Opinion | Think Twice Before Drug Testing Your Black Patients

Zha is a family medicine doctor and a nonfiction writer.

“We were stripped naked. We were asked to cough. It was like a movie…We knew nothing about what the allegation was,” Simon Cofie recently told NBC News, recalling his 2017 arrest after a bottle of his wife’s folic acid (which she was taking while trying to conceive) tested false-positive for ecstasy. Cofie and his wife were wrongfully jailed for 2 weeks.

According to the University of Pennsylvania report Guilty Until Proven Innocent: Field Drug Tests and Wrongful Convictions, Cofie is likely among the 30,000 people in the U.S. erroneously arrested each year for drugs they did not take. Presumptive drug testing, which is heavily utilized by the police, is speculated to be one of the largest contributing factors to wrongful arrests and convictions in the country. While media attention is on the incorrect application of these field tests, we cannot overlook a big part of the picture, as pointed out by the report: Black Americans, such as the Cofie family, are more than three times more likely than white Americans to be arrested because of such drug test errors.

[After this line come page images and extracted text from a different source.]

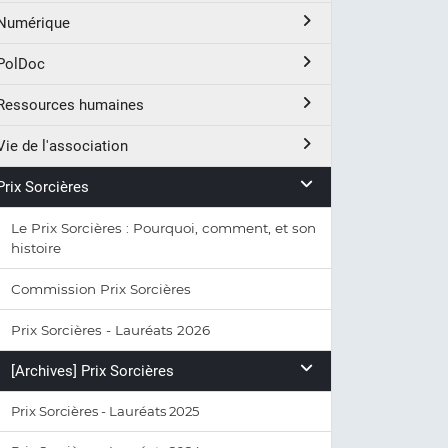
Numérique
PolDoc
Ressources humaines
Vie de l'association
Prix Sorcières
Le Prix Sorcières : Pourquoi, comment, et son
histoire
Commission Prix Sorcières
Prix Sorcières - Lauréats 2026
[Archives] Prix Sorcières
Prix Sorcières - Lauréats 2025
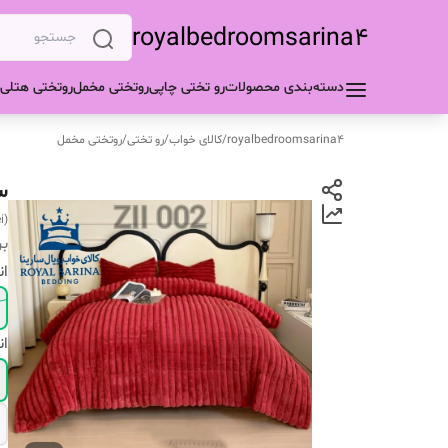
royalbedroomsarina4
دسته‌بندی محصولات
رو تختی چاپی
روتختی مخمل
روتختی هتلی
royalbedroomsarina4
/
کالای خواب
/
رو تختی
/
روتختی مخمل
س
i)
بر
ان
ان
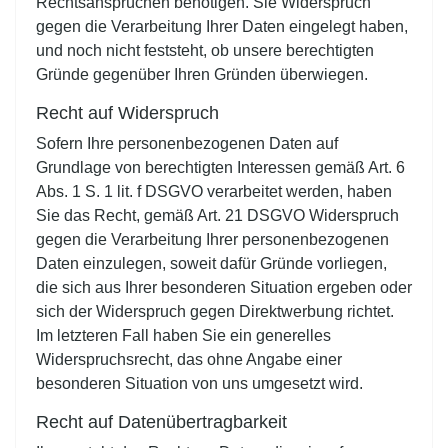
Rechtsansprüchen benötigen. Sie Widerspruch
gegen die Verarbeitung Ihrer Daten eingelegt haben,
und noch nicht feststeht, ob unsere berechtigten
Gründe gegenüber Ihren Gründen überwiegen.
Recht auf Widerspruch
Sofern Ihre personenbezogenen Daten auf
Grundlage von berechtigten Interessen gemäß Art. 6
Abs. 1 S. 1 lit. f DSGVO verarbeitet werden, haben
Sie das Recht, gemäß Art. 21 DSGVO Widerspruch
gegen die Verarbeitung Ihrer personenbezogenen
Daten einzulegen, soweit dafür Gründe vorliegen,
die sich aus Ihrer besonderen Situation ergeben oder
sich der Widerspruch gegen Direktwerbung richtet.
Im letzteren Fall haben Sie ein generelles
Widerspruchsrecht, das ohne Angabe einer
besonderen Situation von uns umgesetzt wird.
Recht auf Datenübertragbarkeit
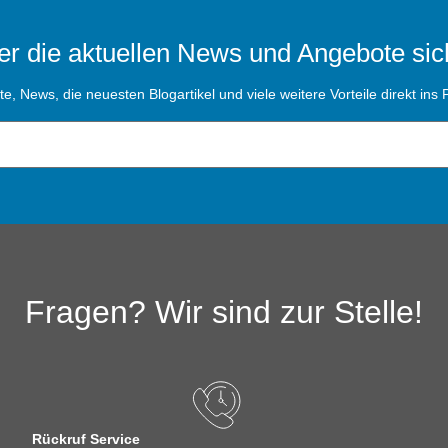
r die aktuellen News und Angebote sic
, News, die neuesten Blogartikel und viele weitere Vorteile direkt ins P
Fragen? Wir sind zur Stelle!
Rückruf Service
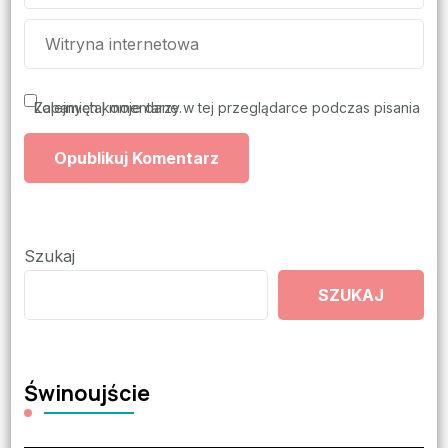
Zapamiętaj moje dane w tej przeglądarce podczas pisania kolejnych komentarzy.
Szukaj
SZUKAJ
Świnoujście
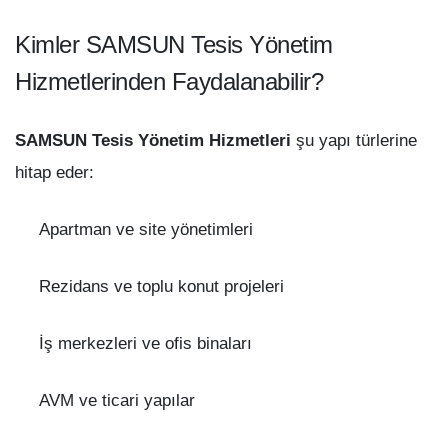
Kimler SAMSUN Tesis Yönetim
Hizmetlerinden Faydalanabilir?
SAMSUN Tesis Yönetim Hizmetleri
şu yapı türlerine
hitap eder:
Apartman ve site yönetimleri
Rezidans ve toplu konut projeleri
İş merkezleri ve ofis binaları
AVM ve ticari yapılar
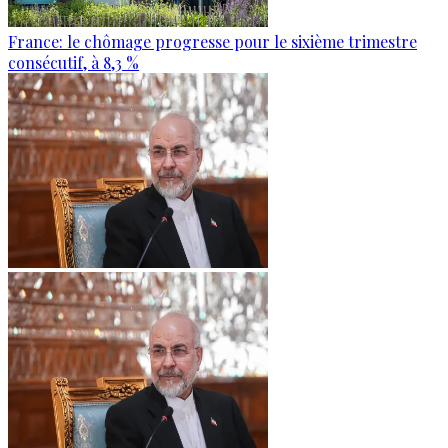
France: le chômage progresse pour le sixième trimestre
consécutif, à 8,3 %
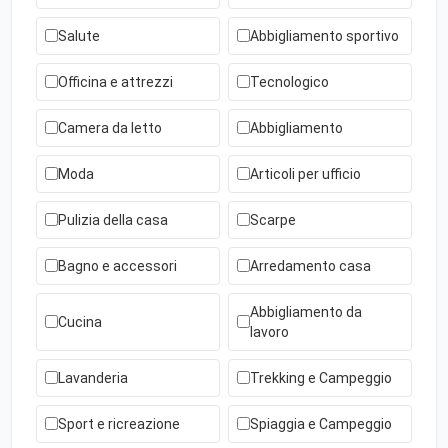
Salute
Abbigliamento sportivo
Officina e attrezzi
Tecnologico
Camera da letto
Abbigliamento
Moda
Articoli per ufficio
Pulizia della casa
Scarpe
Bagno e accessori
Arredamento casa
Abbigliamento da
Cucina
lavoro
Lavanderia
Trekking e Campeggio
Sport e ricreazione
Spiaggia e Campeggio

Black people make up only 12% of the U.S. population, yet they account for one in three drug arrests nationally. If these numbers don’t surprise you, it’s because you have heard similar drug test statistics in another major branch of our society: medicine.

Drug tests, when administered with implicit racial biases unchecked, become another tool to marginalize Black people in America, including in the healthcare system.

Black people, especially Black women, have been the target population of drug-related prosecutions throughout history. The”crack babies” epidemic of the 1980s and 1990s is a perfect example. According to the book Killing the Black Body by Dorothy Roberts, between 1985 and 1995, hundreds of women across the U.S. were criminally charged after their babies tested positive for drugs. The majority of these women were poor, Black mothers.

While the rate of drug use was the same among Black and white pregnant people, Black women were 10 times more likely to be reported for drug use than white women. Additionally, the very fact that prosecutors zoomed in on crack addiction rather than other more prevalent or more harmful substances reflected their racial motives. For instance, according to the American Academy of Pediatrics, compared to cocaine, alcohol abuse has greater negative effects on fetal growth, birth defects, and the future growth of the child. Roberts pointed out in her book that if the focus of the war on drugs were alcohol, cigarettes, or meth, the defendants would have been disproportionally white.

This implicit racial bias in drug screening and reporting persists today in medicine. Even without a history of drug use, Black patients are still more likely to be tested for drugs during pregnancy. Since no national universal drug screening protocol for prenatal or neonatal care exists, most urine drug screens in newborns are done by clinical indications. One of these indications is the mother’s failure to obtain adequate prenatal care. And Black women are over twice as likely to receive late or no prenatal care compared to white women due to their lack of access to affordable and timely care. This helps justify why the bar to screen Black families for drug use is lower than for white families.

Yet, even in the counties where universal screening protocols are in place, Black newborns who are positive on toxicology screening are still four times more likely to be reported to Child Protective Services at delivery than white newborns with positive results. In other words, Black people are preferentially targeted for drug screens, and once positive, they are also preferentially reported to the authorities. The system sets them up to fail at every step.

This racial disparity goes beyond the beginning of life care. A recent large, multi-center study conducted in Boston showed that between 2007 to 2019, among patients with terminal cancer, Black and Hispanic patients were less likely to receive opioid medications for end-of-life care. Yet, compared to white patients, Black cancer patients were still more likely to undergo urine drug screening.

To be clear, it’s not always the individual doctors or nurses who are targeting Black patients — at least not intentionally. And demonizing them doesn’t help fight against systemic racial injustice. Implicit bias, by definition, isn’t the person’s conscious doing; and oftentimes implicit bias is what’s driving these drug tests.

Luckily, there are ways to combat these biases. According to the American Bar Association, the first step to eliminating implicit bias is to admit or assume that we all have it. We can all add the question: “How would I make this decision differently if the person in front of me were not a person of color?” to our mental (or literal) checklist. The American Academy of Family Physicians suggests that fairness should be institutionalized in every organization by including and listening to diverse voices. This is especially important at the leadership level. These voices, in turn, are more likely to question the existing protocols and critically analyze their impact.

Imagine how your world would be turned upside down if you spent 2 weeks in jail for carrying your prenatal vitamins, or if your newborn child was separated from you for a medical condition for which another woman of a different skin color received treatment. In her 1991 article Punishing Drug Addicts Who Have Babies: Women of Color, Equality, and the Right of Privacy, Roberts concluded that “the prosecutions punish for having babies women whose motherhood has historically been devalued.” Indeed, the racially unjust utilization of drug screens in law and medicine reflects this historical devaluing of Black people’s lives, health, and dignity. And it’s time to put a stop to it.

Mengyi “Zed” Zha, MD, is a family medicine doctor in Washington State and a nonfiction writer.